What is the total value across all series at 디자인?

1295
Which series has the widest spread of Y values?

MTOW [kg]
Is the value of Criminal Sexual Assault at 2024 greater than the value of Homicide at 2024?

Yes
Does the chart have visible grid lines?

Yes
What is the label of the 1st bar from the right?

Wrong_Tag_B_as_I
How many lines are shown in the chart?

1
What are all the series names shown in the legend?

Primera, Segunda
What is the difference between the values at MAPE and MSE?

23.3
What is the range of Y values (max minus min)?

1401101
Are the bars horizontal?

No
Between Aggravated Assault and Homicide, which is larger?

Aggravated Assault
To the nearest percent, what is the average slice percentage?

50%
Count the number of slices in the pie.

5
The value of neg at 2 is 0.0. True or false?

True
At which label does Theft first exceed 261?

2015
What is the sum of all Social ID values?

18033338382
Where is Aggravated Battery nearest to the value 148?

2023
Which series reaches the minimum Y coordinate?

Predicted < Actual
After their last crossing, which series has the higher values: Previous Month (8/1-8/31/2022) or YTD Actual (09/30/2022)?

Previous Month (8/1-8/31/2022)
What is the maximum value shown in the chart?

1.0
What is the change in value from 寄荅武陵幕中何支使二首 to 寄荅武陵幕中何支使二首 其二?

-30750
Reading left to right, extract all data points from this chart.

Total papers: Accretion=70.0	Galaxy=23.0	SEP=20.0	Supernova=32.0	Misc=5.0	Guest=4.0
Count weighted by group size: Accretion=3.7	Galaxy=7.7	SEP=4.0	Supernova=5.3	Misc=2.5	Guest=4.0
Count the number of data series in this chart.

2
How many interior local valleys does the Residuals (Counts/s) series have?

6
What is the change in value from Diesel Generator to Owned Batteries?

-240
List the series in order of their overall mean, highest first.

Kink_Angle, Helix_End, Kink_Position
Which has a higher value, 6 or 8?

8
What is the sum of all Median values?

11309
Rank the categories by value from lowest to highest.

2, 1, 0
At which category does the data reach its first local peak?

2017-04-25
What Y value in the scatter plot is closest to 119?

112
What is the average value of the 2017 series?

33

────────────────────────────────────────

• **Consigne**: Dans tous les enregistrements ci-dessus, remplace « chart » par « graph » à chaque occurrence, puis recopie-les en laissant tout le reste intact.

• **Réponse finale**:
What is the total value across all series at 디자인?

1295
Which series has the widest spread of Y values?

MTOW [kg]
Is the value of Criminal Sexual Assault at 2024 greater than the value of Homicide at 2024?

Yes
Does the graph have visible grid lines?

Yes
What is the label of the 1st bar from the right?

Wrong_Tag_B_as_I
How many lines are shown in the graph?

1
What are all the series names shown in the legend?

Primera, Segunda
What is the difference between the values at MAPE and MSE?

23.3
What is the range of Y values (max minus min)?

1401101
Are the bars horizontal?

No
Between Aggravated Assault and Homicide, which is larger?

Aggravated Assault
To the nearest percent, what is the average slice percentage?

50%
Count the number of slices in the pie.

5
The value of neg at 2 is 0.0. True or false?

True
At which label does Theft first exceed 261?

2015
What is the sum of all Social ID values?

18033338382
Where is Aggravated Battery nearest to the value 148?

2023
Which series reaches the minimum Y coordinate?

Predicted < Actual
After their last crossing, which series has the higher values: Previous Month (8/1-8/31/2022) or YTD Actual (09/30/2022)?

Previous Month (8/1-8/31/2022)
What is the maximum value shown in the graph?

1.0
What is the change in value from 寄荅武陵幕中何支使二首 to 寄荅武陵幕中何支使二首 其二?

-30750
Reading left to right, extract all data points from this graph.

Total papers: Accretion=70.0	Galaxy=23.0	SEP=20.0	Supernova=32.0	Misc=5.0	Guest=4.0
Count weighted by group size: Accretion=3.7	Galaxy=7.7	SEP=4.0	Supernova=5.3	Misc=2.5	Guest=4.0
Count the number of data series in this graph.

2
How many interior local valleys does the Residuals (Counts/s) series have?

6
What is the change in value from Diesel Generator to Owned Batteries?

-240
List the series in order of their overall mean, highest first.

Kink_Angle, Helix_End, Kink_Position
Which has a higher value, 6 or 8?

8
What is the sum of all Median values?

11309
Rank the categories by value from lowest to highest.

2, 1, 0
At which category does the data reach its first local peak?

2017-04-25
What Y value in the scatter plot is closest to 119?

112
What is the average value of the 2017 series?

33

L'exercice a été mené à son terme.